Brechzwang unter Folterverdacht

Forum Menschenrechte: Zwangsbehandlung mit Brechmitteln ist Folter. Amnesty international: Auf jeden Fall verstößt diese Methode, mutmaßliche Dealer zu überführen, gegen internationales Recht. Deutsche Rechtsprechung bislang unklar

von CHRISTIAN RATH
UND COSIMA SCHMITT

Ist das Einflößen von Brechmitteln legitime Polizeiarbeit – oder wird in Deutschland ganz offiziell gefoltert?
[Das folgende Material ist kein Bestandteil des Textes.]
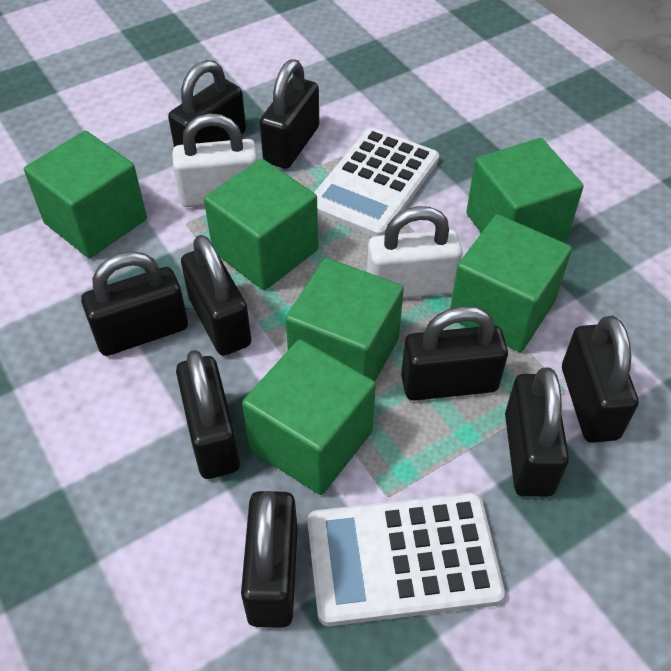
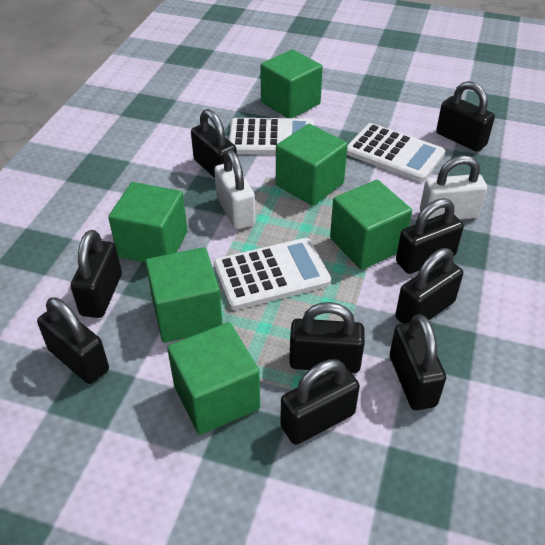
white calculator: [307,493,505,626] [314,128,439,237] = 2 -> [214,238,331,310] [229,118,314,155] [347,123,445,182] = 3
Nach dem Tod eines mutmaßlichen Dealers in Bremen haben Menschenrechtler eine Debatte angestoßen: Dass die Polizei den Afrikaner zum Erbrechen zwang und damit sein Leben gefährdete – das ist unzulässig, meint Ingeborg Rürup vom Forum Menschenrechte. „Staatsvertreter wenden Gewalt an, um Beweismittel zu sichern. Ich nenne das Folter.“

Dawid Bartelt von amnesty international ist da skeptischer. „Folter im klassischen Sinn ist das nicht“, sagt er. Denn die sei laut Antifolterkonvention auch durch ihren Zweck definiert: Staatsvertreter foltern, wenn sie mit Gewalt eine Aussage erzwingen oder einen Verdächtigen diskriminieren, einschüchtern oder bestrafen wollen. „Hier aber wollten die Polizisten lediglich Drogen zutage fördern.“

Doch selbst wenn eine Brechmittelgabe nicht als Folter gilt – gegen Völkerrecht verstößt sie in jedem Fall, so Bartelt. Schließlich verbiete der „Internationale Pakt über bürgerliche und politische Rechte“ von 1966 jede „grausame, unmenschliche und erniedrigende Behandlung“ – und die sei hier auf jeden Fall gegeben.

Laut Fredrik Roggan, Polizeiexperte bei der Humanistischen Union, braucht man nicht erst das Völkerrecht zu bemühen, um Brechmittel aus dem Polizeialltag zu verbannen. „Im deutschen Strafrecht steht eindeutig: Die Polizei darf nur Beweise erlangen, wenn davon kein Nachteil für die Gesundheit des Täters zu befürchten ist.“

Bedenklich findet ai-Mitarbeiter Bartelt auch die Selbstverständlichkeit, mit der einem Drogendealer Schmerzen zugemutet werden: „Wir bemerken das seit dem Daschner-Prozess. Viele Menschen meinen: Schwerverbrecher haben ihre Menschenrechte verwirkt.“ Er ist überzeugt: „Wir gefährden hier die Fundamente unseres Rechtsstaats.“ Der Frankfurter Polizeipräsident Wolfgang Daschner hatte dem Kindesentführer Magnus Gäfgen Schmerzen angedroht.

Deutsche Gerichte hingegen haben bislang noch nicht entschieden, ob Brechmitteleinsätze gegen das Folterverbot verstoßen. Die deutsche Juristenkontroverse macht sich eher an der Frage fest, ob die zwangsweise Gabe von Brechmitteln die Menschenwürde verletzt und daher von vornherein unzulässig ist. Letzteres entschied 1996 das Oberlandesgericht Frankfurt am Main. Wer einen Menschen zum Erbrechen zwinge, erkenne ihn nicht als selbst verantwortliche Person an. Der Mensch werde funktionalisiert und nur noch „dem Zweck des Hervorwürgens unterworfen“.

Andere Gerichte wie das Oberlandesgericht Bremen halten den Brechmitteleinsatz für das mildere Mittel – im Vergleich zu einer mehrtägigen Untersuchungshaft bis zum Ausscheiden der Drogenpäckchen über den Stuhlgang. Die Bremer Richter sehen außerdem die Gefahr, dass die Verpackung der Drogen „bei längerem Verweilen im Körper“ beschädigt werden könnte.